5 Mistakes Solo Developers Often Make

Developers often code differently when not in a team. They deem many tools unnecessary for projects as "small" as what they're doing. These tools are really actually pretty useful for solo projects, even necessary.

Mistake 1: Solo programmers think of version control as a publishing system.

These people write maybe 1,000 lines or more of code, then commit with a message of "pushing version 0.3" or something like that.

First of all, the point of version control is as it says in its name -- version control of your source code. It allows you to see every individual part of your code and your thought processes at the time (via commit messages, which are important too). When you make huge commits like this, you are not allowing selected changes to be rolled back.

Version control really is to manage your code's history. It's not just for showing off your code to the world. Commit early, and commit often. Don't store your work on flash drives. If you lose the drive, your project is dead.

If an issue crops up, you won't be able to roll back the specific part of code that messed everything up. Instead, you'd have to change everything manually, searching for what was wrong. This wastes time and energy and produces frustration.

Mistake 2: Solo programmers don't write unit tests.

Programmers like this probably debug using print statements and go through the code flow. This usually happens due to laziness and/or a feeling of "I'm the only one messing with my code, so it should work the way I made it work".

No -- this is not the answer at all. Instead of wasting time doing this, how about writing individual tests for each METHOD? Compare the actual result with the expected one and make sure the code is working properly through a myriad of use cases. Furthermore, when you change something, if something breaks, you will know what broke something since your tests broke right after that commit.

This makes everything easier to see. When you don't write unit tests, not only are you not sure if the code works, but you are wasting valuable time as your project grows debugging and making sure everything still works. An immense refactor could break one thing, but you would have to dig for hours finding what exactly broke and where.

Although, it's easy to forget to build your project after you change something and commit it, or it takes a lot of time, which leads me to the following statement.

Mistake 3: Solo programmers don't use continuous integration.

Continuous Integration, "CI" for short, is basically a process where your project is built from your latest source code.

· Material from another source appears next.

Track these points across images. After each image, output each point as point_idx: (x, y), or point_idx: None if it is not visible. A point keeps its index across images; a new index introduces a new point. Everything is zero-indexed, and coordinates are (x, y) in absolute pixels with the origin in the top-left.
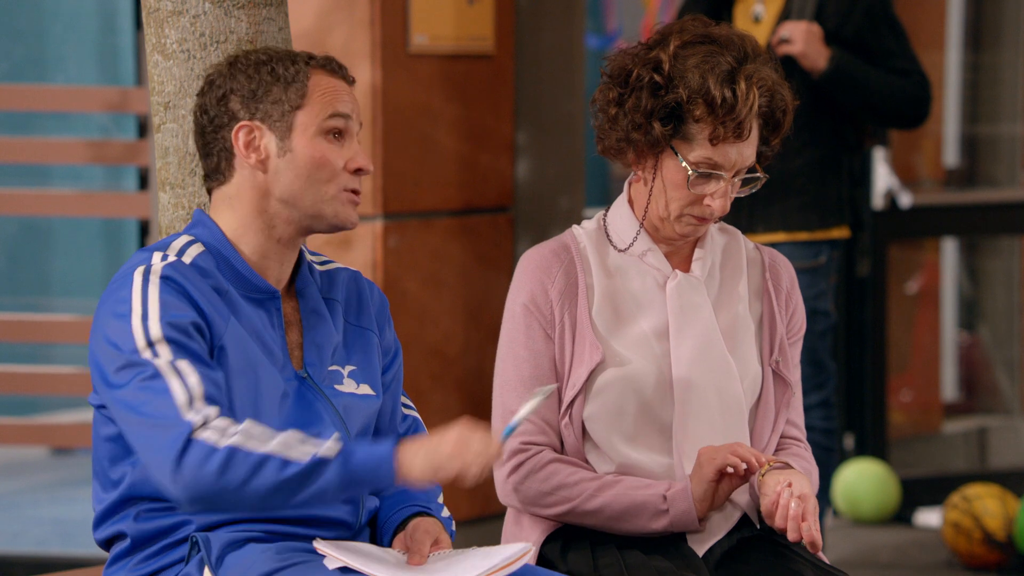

Whenever you modify your repository, the CI system basically builds your project, runs tests, and makes sure everything is in order.

People normally don't use this because it seems like overkill for a simple project. Your project is small and pretty much personal. You can test it all on your own system since you're the only one building your code. This is pretty naive. There are times where you forget to compile, or you don't have an IDE handy and don't see your mistakes right away.

An immediate benefit from this is that it saves time. You don't have to manually wait to compile your code; as shown in this picture, compiling really takes out time from your programming and breaks your train of thought. Furthermore, it makes sure all builds are run in the same fashion, so that you know code will compile for everyone.

Now, maybe 2 years ago, that wasn't really an option. You had to purchase a VPS and configure it with Jenkins or some other thing, etc. But now there's a really nice distributed build system, a FREE one, called Travis. It supports a number of languages, from Ruby to Java to Node to Groovy -- it's constantly getting more and more support for more and more languages.

Travis also emails you when a build breaks and gets fixed, so I get a notification when I make a mistake in my code.

But CI really isn't useful if you don't have a nice, automated build script. This brings me to...

Mistake 4: Solo programmers don't use build automation.

There are a whole lot of people I have seen who decide to commit their .project in Eclipse or their nbproject folder into source control, thinking that that's all they really need to have a well-made project.

But the problem is, Eclipse users can't use Netbeans projects and Netbeans users vice-versa. People have to work to get other people's code working in their development environment.

That's where build scripts come in. I am a huge fan of Apache Maven. It automatically downloads dependencies and builds your JAR in the way you want it. Best part, it's universal. I works in all ides and text editors. Everyone just has to type "mvn clean install". It's that simple. And by everyone, that includes your trusty friends Jenkins and Travis, too.

By using build scripts, everyone can jump into your code right away. When alone, you can transfer code between computers easily. Furthermore, build scripts usually have other tools part of them, such as replacing variables within files such as version numbers. It really makes things a lot easier and consistent.

Mistake 5: Programmers don't plan.

They just code. While it's nice to be on a spree of ideas, you need to engineer your code before you write it. A few months back, I dropped a project because it was too much to maintain -- the code was all just too messy and unorganized. I had random classes left and right, all because I didn't plan the architecture. Good design is important.

Personally, I use Google Docs to manage everything. It's a nice cloud based service that allows you to work on documents in real-time with others. A text file in a Git projects works too, but Google Docs is probably a better choice.

Conclusion

I think the reason many people don't follow these rules is because as an independent programmer, they think they're free to do whatever they want and handle everything on their own. The thing is, they're not. It's much, much better to follow the same practices as they're not called "best practices" for nothing.

People should treat all of their projects as they do group projects -- carefully planned, well-made, etc. You shouldn't be programming in the dark. Commit your code when you write it and treat it as a quality project, not just a bunch of ideas whipped together into a bunch of code.